The reader might by lulled into falsely labelling her according to the patriarchal archetype: a superficial and ‘lowbrow’ woman with the apparent obsession with the material world of magazines and trends in mass culture; “not as they say ‘book’ in our trade – they mean magazine” (‘our’ being the woman writer, ‘they’ being the still oppressive society of post-suffrage Britain). ‘Sticking’ and ‘binding’ the physical book portrays the final form, the fully-dressed ‘kiddo’, yet there lingers the self-derisive air surrounding the book’s birth. It is bound ‘in limp yap’.

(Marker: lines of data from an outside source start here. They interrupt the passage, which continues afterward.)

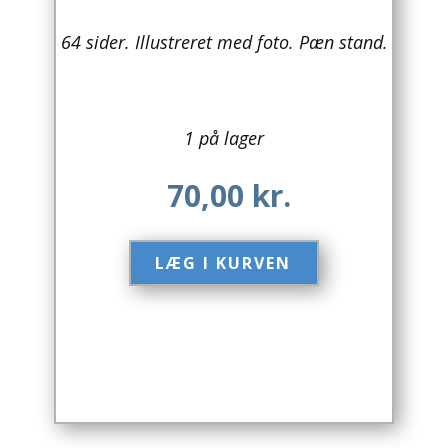
Arkitektur
64 sider. Illustreret med foto. Pæn stand.
Asien
Australien
1 på lager
Biografier / Erindringer
70,00
kr.
Børn / Unge
LÆG I KURVEN​
Børnebøger
Bryggerier
Computer / IT
Design
Drikkevare / Øl / Vin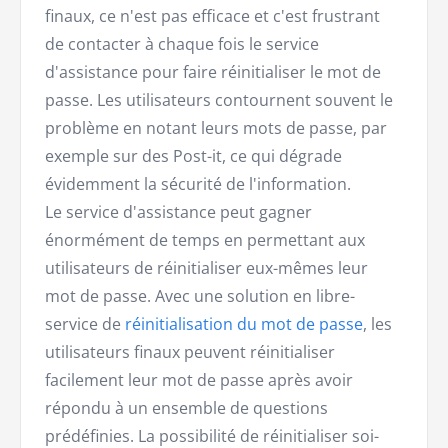
finaux, ce n'est pas efficace et c'est frustrant
de contacter à chaque fois le service
d'assistance pour faire réinitialiser le mot de
passe. Les utilisateurs contournent souvent le
problème en notant leurs mots de passe, par
exemple sur des Post-it, ce qui dégrade
évidemment la sécurité de l'information.
Le service d'assistance peut gagner
énormément de temps en permettant aux
utilisateurs de réinitialiser eux-mêmes leur
mot de passe. Avec une solution en libre-
service de
réinitialisation du mot de passe
, les
utilisateurs finaux peuvent réinitialiser
facilement leur mot de passe après avoir
répondu à un ensemble de questions
prédéfinies. La possibilité de réinitialiser soi-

Later appears the notion of grammatically ‘binding’ the words and fixing them in sentences on the page, covering the nakedness of their unrestricted and intuitive feminine body. Pompey assures us, “And for my part I will try to punctuate this book to make it easy for you to read, to break it up, with spaces for a pause, as the publisher has asked me to do.” (p. 39) This declaration is elaborately torn into pieces by itself – for Pompey’s “part” – and ‘broken up’ by the ironic use of excessive commas that are meant to ‘simplify’ the sentence. Smith laughs in the face of the publisher, presumably intended to be imagined as the overbearing male ‘smug-pug’ targeted shortly afterwards. A childish compounded ‘insult’, just what the male misogynist constructed by Pompey and, consequentially, by Smith, might expect of a woman who is not to be taken seriously, Smith mocks and undermines this stereotypical conclusion by playing up to it according to expectations. It is clear that Smith presents to us a cheap imitation, a parody of how the female author’s identity and authority is dismissed by a misogynistic society, all underneath the thin veil of Pompey’s character. Language becomes a type of costume, a disguise for Smith to partially shroud her novel in but deliberately leave her frustrations peeking out beneath.

A striking scene that combines this material fixation with the ideologies it aims to imitate and mock occurs when Pompey recalls being dressed up by a “genuine ballerina”, Lottie who “always wore evening dress, very fat and tight”. Again, the shallow, material focus of ‘a woman’s mind’ is foregrounded; Lottie appears to the reader, neatly packaged and labelled by Pompey as little more than her feminine occupation, her marital situation and her physical appearance – a true conformist vision of a woman. Pompey remembers one specific occasion spent in Lottie’s flat: “Lottie said: Pompey you should dress with more chic. So. And she put on me her hat and a coat with hanging sequin sleeves, and round my neck a piece of fur.” (p. 61) The garish decadence of the borrowed outfit, against the ensuing laughter from Pompey’s reaction (“[I] couldn’t quite get the hang of that look, and I stood in front of a long glass and began to laugh silently”) is an eloquently put symbol of a woman who resists the norm by allowing herself to be clothed in it and then cutting, changing, altering it to look utterly laughable. Pompey utters her trademark line as if to make the situation ‘easy for you to read’: “Because it was funny”. If we must take a ‘pause’ in the narrative, as prescribed by Pompey’s publisher, let us do so to hear the echo of Smith’s laughter once more.